Extract »
What is Combined Annotation Dependent Depletion (CADD)?
CADD is a tool for scoring the deleteriousness of single nucleotide variants as well as insertion/deletions variants in the human genome.
While many variant annotation and scoring tools are around, most annotations tend to exploit a single information type (e.g. conservation) and/or are restricted in scope (e.g. to missense changes). Thus, a broadly applicable metric that objectively weights and integrates diverse information is needed. Combined Annotation Dependent Depletion (CADD) is a framework that integrates multiple annotations into one metric by contrasting variants that survived natural selection with simulated mutations.
C-scores strongly correlate with allelic diversity, pathogenicity of both coding and non-coding variants, and experimentally measured regulatory effects, and also highly rank causal variants within individual genome sequences. Finally, C-scores of complex trait-associated variants from genome-wide association studies (GWAS) are significantly higher than matched controls and correlate with study sample size, likely reflecting the increased accuracy of larger GWAS.

[Collected data entries]
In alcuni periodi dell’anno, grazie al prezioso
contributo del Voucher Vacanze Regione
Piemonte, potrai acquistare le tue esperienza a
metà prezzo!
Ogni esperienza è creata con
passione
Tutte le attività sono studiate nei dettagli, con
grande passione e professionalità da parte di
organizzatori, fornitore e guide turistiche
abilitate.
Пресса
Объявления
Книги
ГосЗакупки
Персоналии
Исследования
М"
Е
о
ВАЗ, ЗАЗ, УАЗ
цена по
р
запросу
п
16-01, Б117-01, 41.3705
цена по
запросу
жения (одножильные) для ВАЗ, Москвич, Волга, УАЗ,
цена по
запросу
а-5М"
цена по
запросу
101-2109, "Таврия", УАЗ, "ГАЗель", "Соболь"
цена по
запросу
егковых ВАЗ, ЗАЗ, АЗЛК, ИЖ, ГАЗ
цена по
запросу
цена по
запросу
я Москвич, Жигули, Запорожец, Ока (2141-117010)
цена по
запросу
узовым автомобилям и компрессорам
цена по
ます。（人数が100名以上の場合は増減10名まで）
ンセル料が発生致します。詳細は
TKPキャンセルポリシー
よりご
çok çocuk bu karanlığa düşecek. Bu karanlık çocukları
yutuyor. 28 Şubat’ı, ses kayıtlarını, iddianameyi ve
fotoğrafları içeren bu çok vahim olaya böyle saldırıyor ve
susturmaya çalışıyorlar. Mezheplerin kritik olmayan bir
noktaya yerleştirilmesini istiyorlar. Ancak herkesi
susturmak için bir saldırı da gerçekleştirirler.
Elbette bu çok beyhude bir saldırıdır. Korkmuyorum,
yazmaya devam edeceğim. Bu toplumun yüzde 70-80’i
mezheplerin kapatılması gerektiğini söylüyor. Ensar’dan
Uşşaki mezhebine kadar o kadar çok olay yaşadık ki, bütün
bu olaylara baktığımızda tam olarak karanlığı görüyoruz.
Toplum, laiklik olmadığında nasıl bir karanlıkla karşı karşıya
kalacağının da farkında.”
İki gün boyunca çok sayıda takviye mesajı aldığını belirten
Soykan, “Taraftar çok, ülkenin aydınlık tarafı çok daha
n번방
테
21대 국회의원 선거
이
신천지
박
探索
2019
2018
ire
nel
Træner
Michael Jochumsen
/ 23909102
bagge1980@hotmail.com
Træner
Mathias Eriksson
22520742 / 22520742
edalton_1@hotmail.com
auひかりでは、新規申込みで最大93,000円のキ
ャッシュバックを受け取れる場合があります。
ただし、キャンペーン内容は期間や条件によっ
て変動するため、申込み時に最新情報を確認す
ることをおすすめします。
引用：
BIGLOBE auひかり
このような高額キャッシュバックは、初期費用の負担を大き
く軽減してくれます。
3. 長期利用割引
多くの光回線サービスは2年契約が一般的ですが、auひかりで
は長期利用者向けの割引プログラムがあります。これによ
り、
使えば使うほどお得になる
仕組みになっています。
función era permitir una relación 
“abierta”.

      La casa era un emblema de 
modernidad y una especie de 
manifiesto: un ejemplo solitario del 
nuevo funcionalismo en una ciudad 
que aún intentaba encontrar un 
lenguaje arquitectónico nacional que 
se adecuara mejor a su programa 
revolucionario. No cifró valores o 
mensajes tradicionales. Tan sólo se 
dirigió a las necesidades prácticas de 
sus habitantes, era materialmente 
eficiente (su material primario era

Work request 1 » Reproduce verbatim the stretch of the CADD overview from "What is Combined" through "with simulated mutations.".
Work request 2 » Summarize the CADD overview in two sentences.
Work request 3 » According to the CADD overview, what does CADD contrast in order to integrate multiple annotations into one metric?

Your response 1 »
What is Combined Annotation Dependent Depletion (CADD)?
CADD is a tool for scoring the deleteriousness of single nucleotide variants as well as insertion/deletions variants in the human genome.
While many variant annotation and scoring tools are around, most annotations tend to exploit a single information type (e.g. conservation) and/or are restricted in scope (e.g. to missense changes). Thus, a broadly applicable metric that objectively weights and integrates diverse information is needed. Combined Annotation Dependent Depletion (CADD) is a framework that integrates multiple annotations into one metric by contrasting variants that survived natural selection with simulated mutations.

Your response 2 » CADD is a framework for scoring the deleteriousness of single nucleotide variants and insertion/deletion variants in the human genome by integrating multiple annotations into one metric, contrasting variants that survived natural selection with simulated mutations. Its C-scores strongly correlate with allelic diversity, pathogenicity, and experimentally measured regulatory effects, and they are significantly higher for complex trait-associated GWAS variants than for matched controls.

Your response 3 » It contrasts variants that survived natural selection with simulated mutations.